La Guardia Civil recuerda a la juez instructora que existe una «auscultación ultrasónica» del carril «con una frecuencia de una vez al año» como criterio general de mantenimiento. La siguiente prevista era en marzo de este año (dos meses después del accidente), «debiendo considerarse como punto de partida las inspecciones realizadas durante la sustitución de los aparatos de vía, cupones de carril y ejecución de las soldaduras correspondientes» que se realizaron en mayo del año pasado. No obstante, y como medida adicional, hubo un seguimiento «ultrasónico manual de puntos sugestivos de defecto» que se detectaron «visualmente» antes del accidente, ante una «posible progresión interna» de dichos defectos entre los kilómetros 316 y 319.
El riesgo es que los defectos internos, como las microfisuras, a menudo no son visibles externamente, por lo que si no se realizan inspecciones ultrasónicas periódicas para vigilar su evolución, «estas grietas crecen hasta causar la rotura súbita». Los agentes ponen en su documento el foco en cinco de estos puntos «sugestivos» donde la vía tenía problemas.
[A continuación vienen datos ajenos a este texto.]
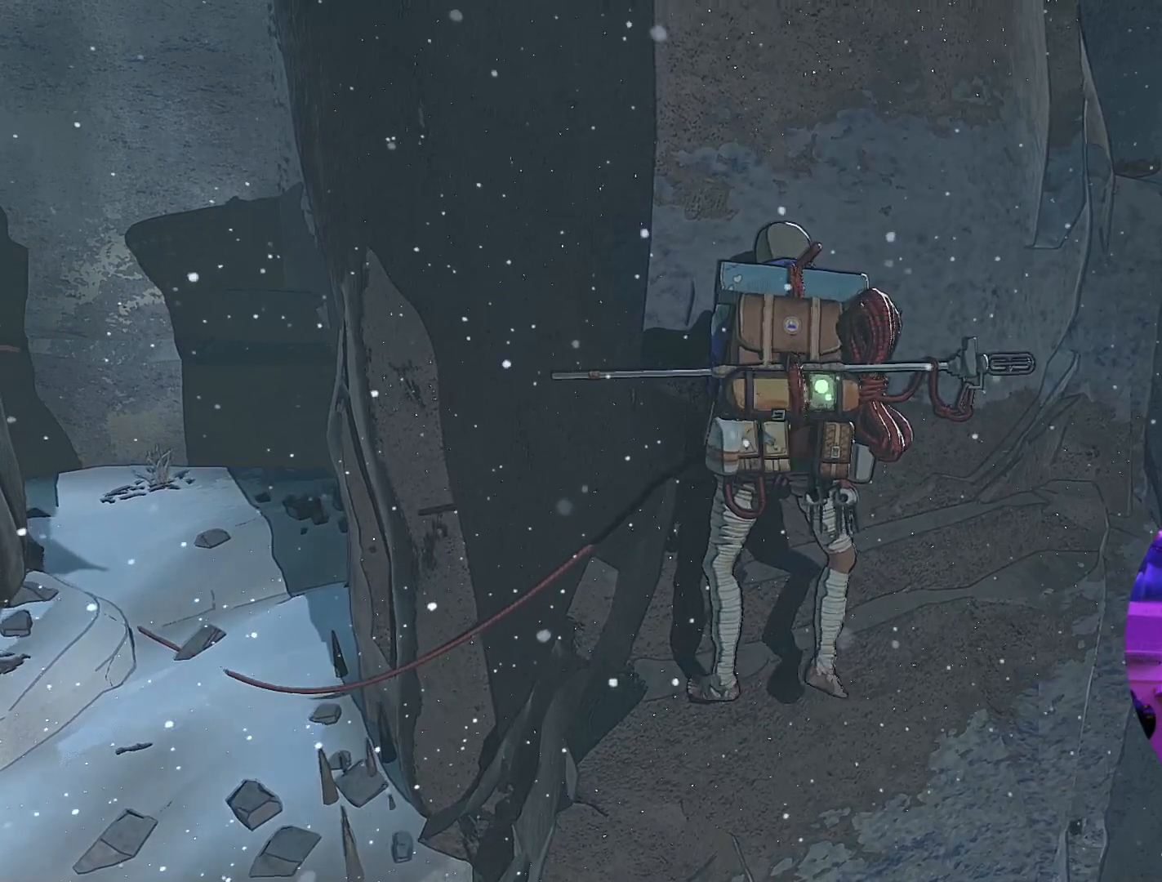
{"buttons": [], "left_stick": "right", "right_stick": "center", "events": [[17, "left_stick", "up-right"], [483, "left_stick", "right"]]}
A 476 metros del lugar del descarrilamiento, por ejemplo, se encontraron «más de cuatro huellas con fisura en menos de un metro». En otros tres puntos —a 67, 119 y 231 metros— aparecieron huellas «con fisura esporádica». El último de los cinco defectos es una «fisura en soldadura eléctrica» a 239 metros del accidente, una zona crítica al ser un punto de unión entre dos tramos.
Sin inspectores durante la soldadura
Otro dato relevante del informe es que la Guardia Civil confirma que no hubo inspectores de ADIF durante la soldadura de la vía. «En cuanto a la presencia de inspectores de soldaduras durante la realización de la soldadura, según las manifestaciones recogidas hasta la fecha, no se encontraban presentes durante su ejecución, extremo a comprobar», se indica en la página 65. Además, se descarga de cualquier responsabilidad a Ineco, cuya labor era «estrictamente documental».
«Ellos evalúan que la documentación aportada por ADIF sea ‘fehaciente, válida y completa’, pero no realizan verificaciones sobre el terreno para buscar fisuras o roturas físicamente; esa labor recae en otros actores como la asistencia técnica (Ayesa) o la dirección de obra», inciden los investigadores.
Más sorprendente, si cabe, es que ADIF no ha podido demostrar que la soldadura de Adamuz estaba bien hecha. De las 114 soldaduras verificadas por la empresa subcontratada —Redalsa—, «no se dispone de registro digital de los datos brutos generados, motivo por el cual no se puede dar cumplimiento al presente requerimiento a este respecto».
En todo caso, la principal línea de investigación sigue siendo «la rotura de raíl o soldadura, quedando descartadas las acciones de sabotaje, terrorismo, negligencia o imprudencia de los maquinistas y a expensas de los informes periciales y otra documentación o manifestaciones que puedan ser recabados y, como muy altamente improbable, la causa de una pieza en la vía que diera lugar al accidente».